4323. hive::unique time complexity should incorporate potential block removal complexity

Section: 23.3.9.5 [hive.operations] Status: New Submitter: Matt Bentley Opened: 2025-08-24 Last modified: 2025-08-25

Priority: Not Prioritized

View all issues with New status.

Discussion:

Currently we specify for erase 23.3.9.4 [hive.modifiers] p16:

Complexity: Linear in the number of elements erased. Additionally, if any active blocks become empty of elements as a result of the function call, at worst linear in the number of element blocks.

This is to allow for potential hive implementations as vectors of pointers to blocks, as opposed to linked-lists of blocks (reference implementation approach). In that scenario removing a block would involve a vector erasure and subsequent pointer-to-block relocations. swap-and-pop of block pointers would not work as this would re-arrange the sequence during erasure. Anyway, we have neglected to apply this same complexity to hive::unique.
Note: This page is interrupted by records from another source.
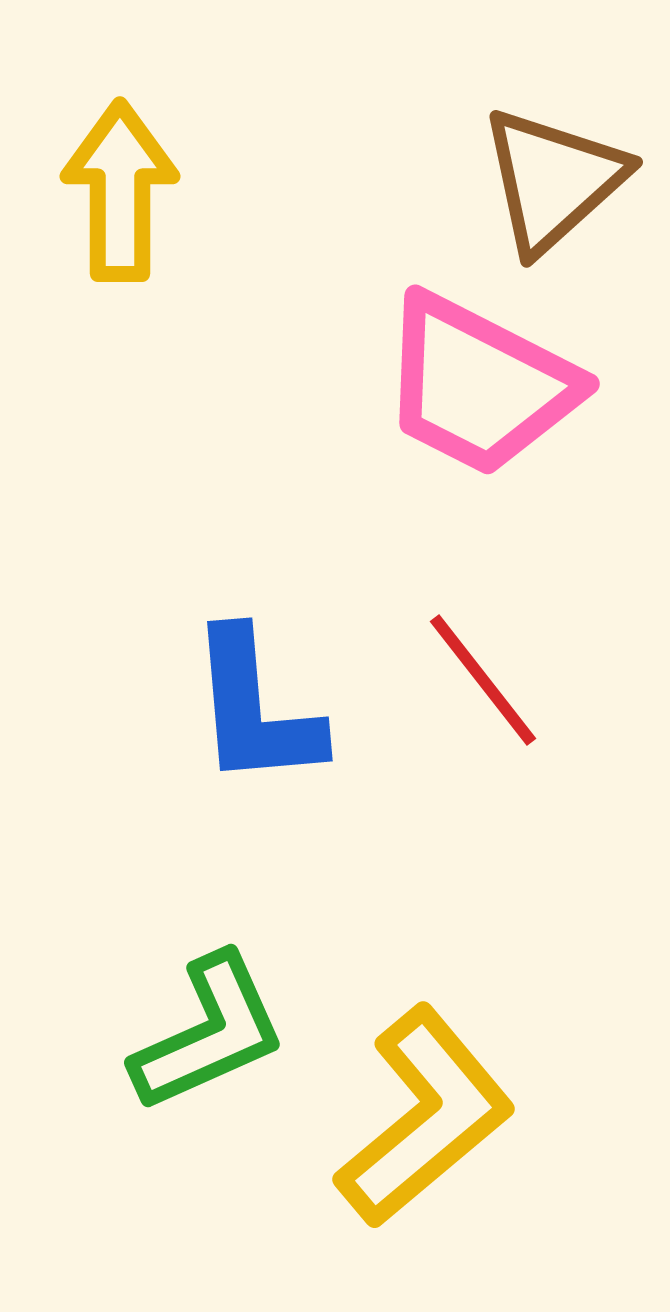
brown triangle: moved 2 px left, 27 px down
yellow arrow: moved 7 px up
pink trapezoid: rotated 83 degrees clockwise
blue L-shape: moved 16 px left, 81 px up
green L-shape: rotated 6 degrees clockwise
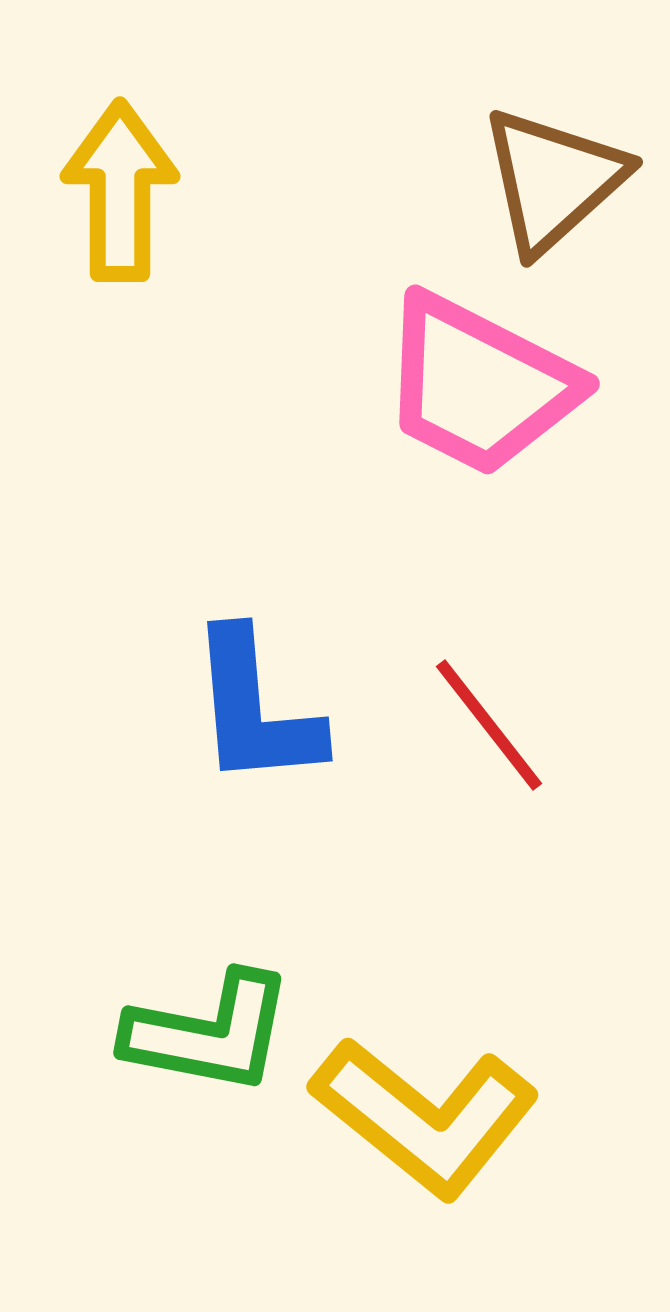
red line: moved 6 px right, 45 px down
green L-shape: rotated 35 degrees clockwise
yellow L-shape: rotated 79 degrees clockwise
It would be rare that this would occur for unique, as it would involve (1) a block A with only one non-erased element left in it and (2) a block B preceding/following block A in the sequence, whose last/first element is equal to the element in block A. But it is possible, so the same consideration in terms of time complexity applies.
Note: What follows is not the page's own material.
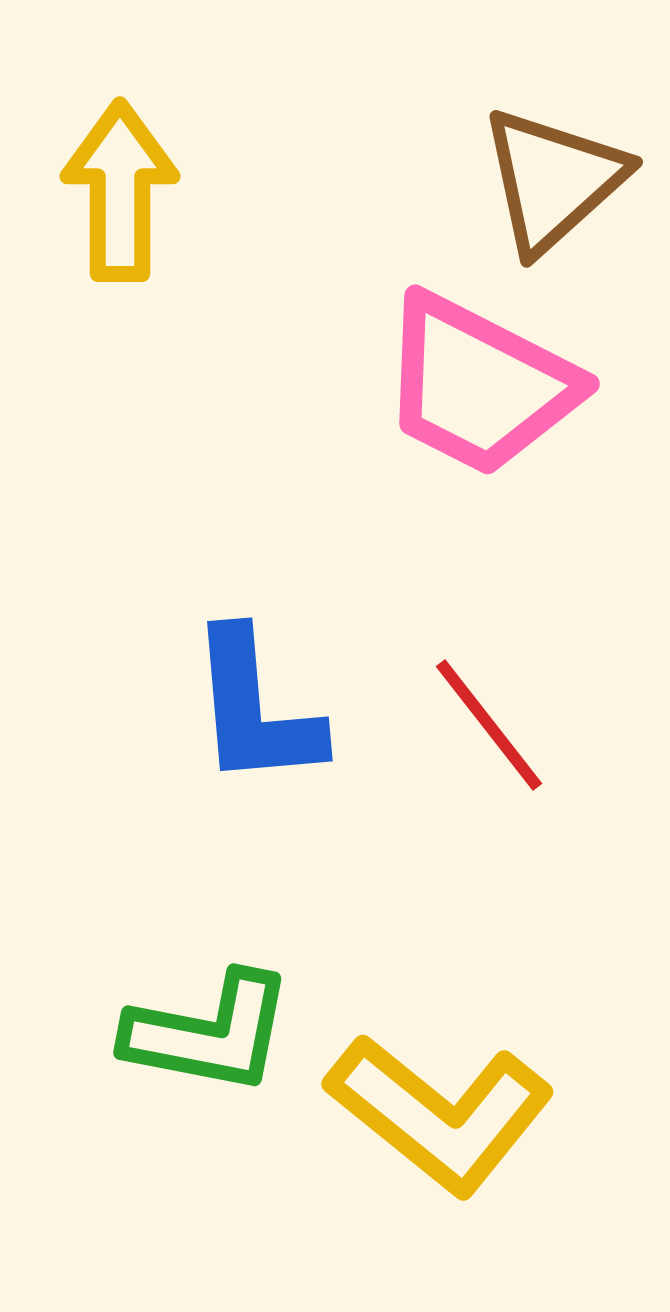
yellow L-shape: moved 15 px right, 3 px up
This is a separate but related issue to LWG 4320⁽ⁱ⁾, but it would affect the outcome wording of that issue for unique.

Proposed resolution:

This wording is relative to N5014.

1. Modify 23.3.9.5 [hive.operations] as indicated:

   [Drafting note: If issue LWG 4320⁽ⁱ⁾ is decided to be acted upon and the proposed solution accepted, the proposed complexity wording becomes:

   -11- Complexity: If empty() is false, exactly size() - 1 applications of the corresponding predicate, otherwise no applications of the predicate. For each element erased as a result of this function call, at worst 𝒪(log n) in the capacity of the block containing the element. Additionally, if any active blocks become empty of elements as a result of the function call, at worst linear in the number of element blocks.

   ]

   template<class BinaryPredicate = equal_to<T>>
     size_type unique(BinaryPredicate binary_pred = BinaryPredicate());
   

   -7- Preconditions: […]

   -8- Effects: […]

   -9- Returns: […]

   -10- Throws: […]

   -11- Complexity: If empty() is false, exactly size() - 1 applications of the corresponding predicate, otherwise no applications of the predicate. Additionally, if any active blocks become empty of elements as a result of the function call, at worst linear in the number of element blocks.

   -12- Remarks: […]